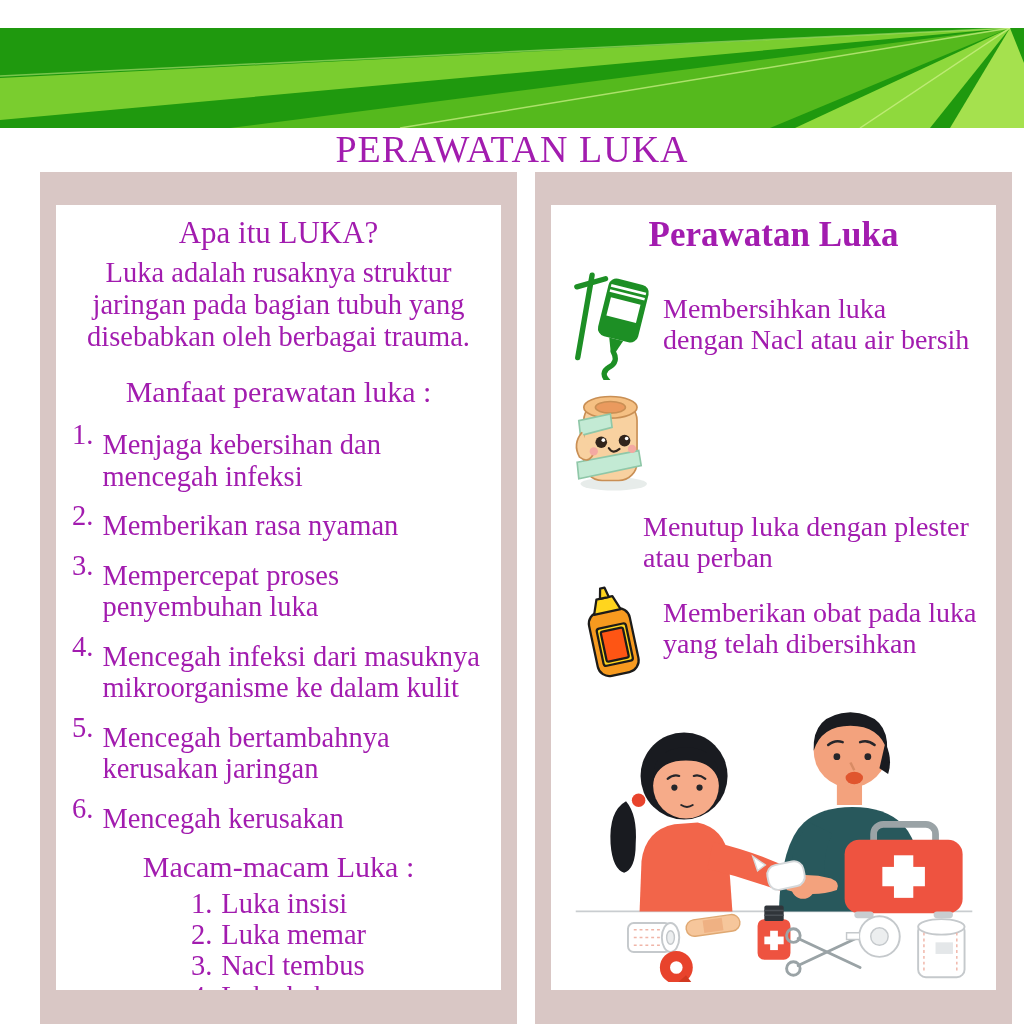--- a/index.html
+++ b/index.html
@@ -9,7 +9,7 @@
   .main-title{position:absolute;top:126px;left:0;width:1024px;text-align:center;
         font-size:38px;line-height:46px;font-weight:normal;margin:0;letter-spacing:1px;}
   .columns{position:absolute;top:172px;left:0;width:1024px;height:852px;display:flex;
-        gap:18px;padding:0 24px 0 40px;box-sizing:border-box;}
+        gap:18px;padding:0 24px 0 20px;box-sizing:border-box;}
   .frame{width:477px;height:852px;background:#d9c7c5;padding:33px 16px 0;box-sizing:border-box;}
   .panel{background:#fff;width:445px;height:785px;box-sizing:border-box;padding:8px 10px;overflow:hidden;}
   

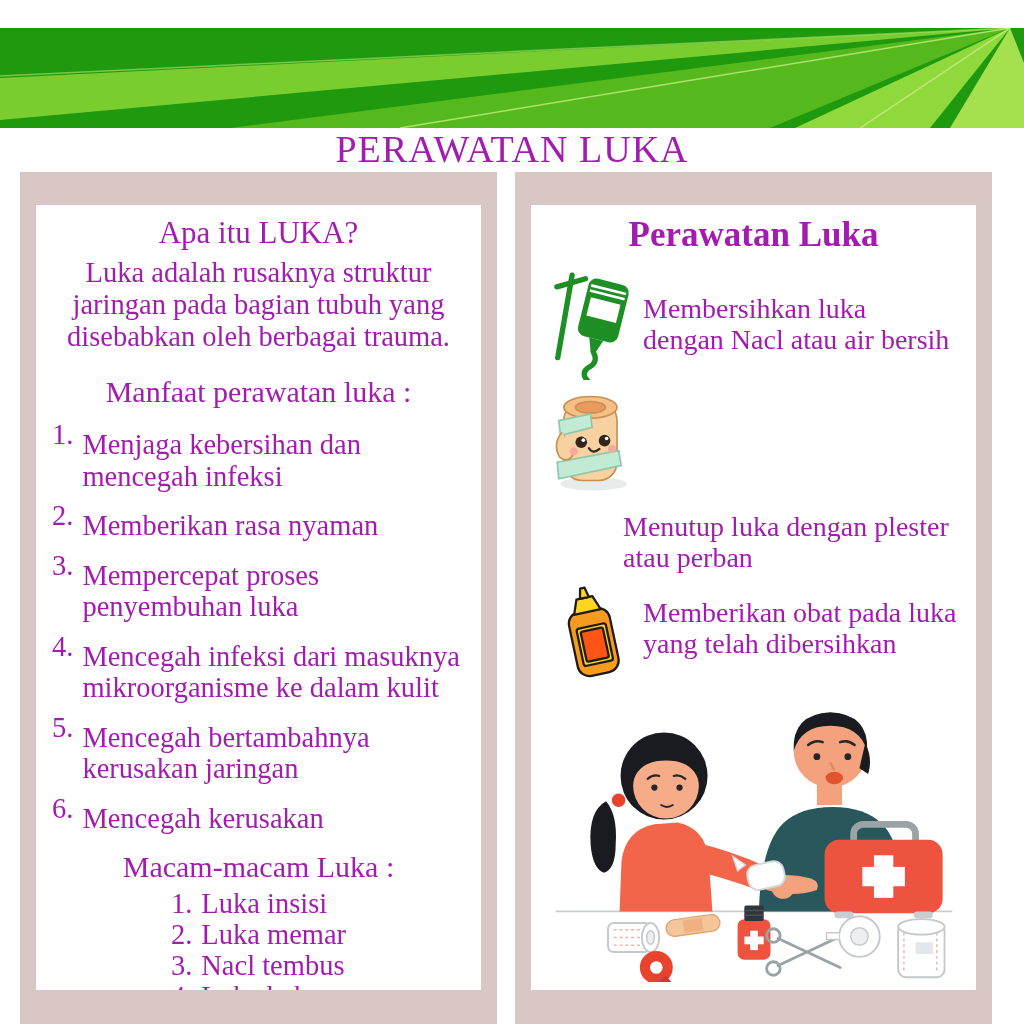--- a/index.html
+++ b/index.html
@@ -65,7 +65,7 @@
 jaringan pada bagian tubuh yang
 disebabkan oleh berbagai trauma.</p>
 
-        <h3 class="h-sub">Manfaat perawatan luka :</h3>
+        <h3 class="h-sub">Manfaat kebersihan luka :</h3>
         <ol class="benefits">
           <li>
             <span class="num">1.</span>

- - - -

## WORK REQUEST
Print all the entries again exactly as written, but without the pictures.

## PROBLEM SOLUTION
--- a/index.html
+++ b/index.html
@@ -9,7 +9,7 @@
   .main-title{position:absolute;top:126px;left:0;width:1024px;text-align:center;
         font-size:38px;line-height:46px;font-weight:normal;margin:0;letter-spacing:1px;}
   .columns{position:absolute;top:172px;left:0;width:1024px;height:852px;display:flex;
-        gap:18px;padding:0 24px 0 40px;box-sizing:border-box;}
+        gap:18px;padding:0 24px 0 20px;box-sizing:border-box;}
   .frame{width:477px;height:852px;background:#d9c7c5;padding:33px 16px 0;box-sizing:border-box;}
   .panel{background:#fff;width:445px;height:785px;box-sizing:border-box;padding:8px 10px;overflow:hidden;}
   

--- a/index.html
+++ b/index.html
@@ -65,7 +65,7 @@
 jaringan pada bagian tubuh yang
 disebabkan oleh berbagai trauma.</p>
 
-        <h3 class="h-sub">Manfaat perawatan luka :</h3>
+        <h3 class="h-sub">Manfaat kebersihan luka :</h3>
         <ol class="benefits">
           <li>
             <span class="num">1.</span>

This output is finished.